Analisis diskriminan yang digunakan adalah analisis diskriminan dua factor dimana pada analisis diskriminan dua factor ini mengklasifikasikan, seperti regresi logistic, yang dikelompokkan variabel depedennya (variabel kategorik). Tujuan dari analisis diskriminan dua factor adalah ingin mengetahui apakah ada perbedaan yang jelas antar grup pada variabel dependen. Jika ada, variabel independent manakah pada fungsi diskriminan yang memuat perbedaan grup tersebut. Sama halnya seperti kasus ini, PT berniat untuk menyimpulkan laporan dari seluruh tim analis yang ada apakah ada perbedaan yang jelas antar kelompok UMKM dengan performa yang baik dan kelompok UMKM dengan performa yang buruk. Dan variabel independent apa saja yang memuat perbedaan dua kelompok performa UMKM ini. Kemudian akan dibentuk atau dibuat fungsi atau model diskriminanya kemudian akan dilakukan klasifikasi terhadap kelompok-kelompok UMKM yang ada apakah kelompok UMKM tersebut memiliki performa yang baik atau buruk berdasarkan laporan keuangan antara tahun 2020 dan 2021 pada UMKM masing-masing..
Dimana hasil analisis ini akan dijadikan evaluasi keunggulan dan potensi yang terdapat pada UMKM dari bagaimana inovasi yang diterapkannya untuk menanggulangi krisis ekonomi yang terjadi sebagai akibat dari pandemi.
Point b:
Asumsi yang diperlukan untuk analisis diskriminan antara lain:
1. Setiap populasi berdistribusi normal multivariat 2. Tidak terdapat multikolinearitas
3. Variansi Variabel Independen untuk tiap Grup seharusnya sama 4. Variansi di antara variabel-variabel independen seharusnya sama
1. Normalitas multivariat
Dalam melakukan metode analisis diskriminan, salah satu asumsi yang harus dipenuhi adalah data berdistribusi normal multivariat. Normalitas ini dapat dilakukan dengan berbagai cara salah satunya dengan menggunakan jarak mahalanobis.
Data berdistribusi normal multivariat apabila scatterplot cenderung membentuk garis lurus dan lebih dari 50% nilai jarak mahalanobis kurang atau sama dengan nilai qi.
Dari scatter plot untuk data di atas dapat diamati bahwa scatterplot membentuk garis lurus.
Pada scatter plot ini diketahui jarak mahalanobis berkisar dari nilai 0.00000 sampai dengan 40.00000, jadi nilai qi pada scatter plot ini akan diambil nilai mediannya (nilai tengah) yaitu sebesar 20.00000. Dapat diamati pula dari scatter plot di atas jika lebih dari 50% nilai jarak mahalanobis kurang dari nilai qi. Karena nilai jarak mahalanobis mayoritas memiliki nilai 0.00000 sampai dengan 20.0000. Jadi, dapat disimpulkan jika dilakukan uji normalitas multivariat data secara deskriptif diperoleh bahwa data geokimia tersebut berdistribusi normal karena scatterplot nya membentuk garis lurus dan lebih dari 50% nilai jarak mahalanobisnya kurang atau sama dengan nilai qi.

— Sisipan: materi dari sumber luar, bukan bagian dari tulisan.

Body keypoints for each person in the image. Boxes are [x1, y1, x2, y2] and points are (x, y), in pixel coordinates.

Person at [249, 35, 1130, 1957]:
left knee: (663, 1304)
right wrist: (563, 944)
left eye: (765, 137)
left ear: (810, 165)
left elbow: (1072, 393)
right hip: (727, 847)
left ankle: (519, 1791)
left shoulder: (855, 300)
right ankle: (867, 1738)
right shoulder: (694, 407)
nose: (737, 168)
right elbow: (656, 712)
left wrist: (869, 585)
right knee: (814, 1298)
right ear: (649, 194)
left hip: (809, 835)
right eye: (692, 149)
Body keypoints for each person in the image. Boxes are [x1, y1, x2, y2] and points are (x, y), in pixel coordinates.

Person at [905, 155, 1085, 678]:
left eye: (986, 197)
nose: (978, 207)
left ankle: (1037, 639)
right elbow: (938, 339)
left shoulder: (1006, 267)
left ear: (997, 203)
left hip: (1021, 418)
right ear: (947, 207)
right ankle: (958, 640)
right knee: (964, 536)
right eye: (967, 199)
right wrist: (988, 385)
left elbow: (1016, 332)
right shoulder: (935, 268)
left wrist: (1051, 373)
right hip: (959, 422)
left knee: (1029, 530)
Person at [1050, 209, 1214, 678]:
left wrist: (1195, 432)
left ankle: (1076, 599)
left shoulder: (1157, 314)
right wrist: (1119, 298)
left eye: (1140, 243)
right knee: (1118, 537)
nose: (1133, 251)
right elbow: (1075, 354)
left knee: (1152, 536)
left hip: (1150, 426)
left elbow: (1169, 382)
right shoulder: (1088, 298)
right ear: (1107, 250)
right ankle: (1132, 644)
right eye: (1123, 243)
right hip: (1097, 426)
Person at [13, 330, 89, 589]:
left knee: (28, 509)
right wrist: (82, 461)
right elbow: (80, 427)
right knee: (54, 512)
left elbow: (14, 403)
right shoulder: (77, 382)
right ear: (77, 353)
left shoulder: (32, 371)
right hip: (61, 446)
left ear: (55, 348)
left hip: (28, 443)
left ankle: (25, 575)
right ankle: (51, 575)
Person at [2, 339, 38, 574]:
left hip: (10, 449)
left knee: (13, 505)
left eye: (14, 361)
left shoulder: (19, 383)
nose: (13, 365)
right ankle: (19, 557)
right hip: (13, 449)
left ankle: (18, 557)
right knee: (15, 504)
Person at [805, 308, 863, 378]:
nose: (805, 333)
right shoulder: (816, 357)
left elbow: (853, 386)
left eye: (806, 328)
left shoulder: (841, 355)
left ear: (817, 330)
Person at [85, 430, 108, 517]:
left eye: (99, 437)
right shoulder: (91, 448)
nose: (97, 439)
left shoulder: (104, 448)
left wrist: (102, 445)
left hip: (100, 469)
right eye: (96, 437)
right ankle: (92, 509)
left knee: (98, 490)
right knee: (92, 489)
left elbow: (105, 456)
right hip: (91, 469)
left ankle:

2. Tidak terdapat multikolinearitas
Uji multikolinearitas bertujuan untuk mengetahui adanya korelasi yang tinggi antar variabel prediktor pada model regresi. Asumsi multikolinearitas terpenuhi apabila nilai korelasi < 0.5
Berdasarkan uji multikolinearitas di atas dapat diamati bahwa, variabel-variabel predictor yang memiliki nilai korelasi lebih dari 0.5 antara lain:
- Variabel Air Temperature dengan Process Temperature memiliki nilai korelasi sebesar 0.877
- Variabel Rotational speed dengan Torque memiliki nilai korelasi sebesar -0.884
Dapat disimpulkan bahwa terdapat multikolinearitas pada variabel-variabel predictor di atas yang memiliki nilai korelasi lebih dari 0.5. Tetapi, pada praktikum ini, diasumsikan asumsi tidak terdapat multikolinearitas ini terpenuhi.
3.
Variansi Variabel Independen untuk tiap Grup seharusnya sama Variansi dari mesin gagal =mesin tidak gagalNilai log determinant (variansi yg dibentuk oleh var independen) yang dihasilkan berbeda cukup jauh yaitu di sini perbedaannya sebesar 2.916, hal ini berarti bahwa group covariance matrice berbeda secara nyata untuk kedua faktor (“mesin gagal” dan “mesin tidak gagal”).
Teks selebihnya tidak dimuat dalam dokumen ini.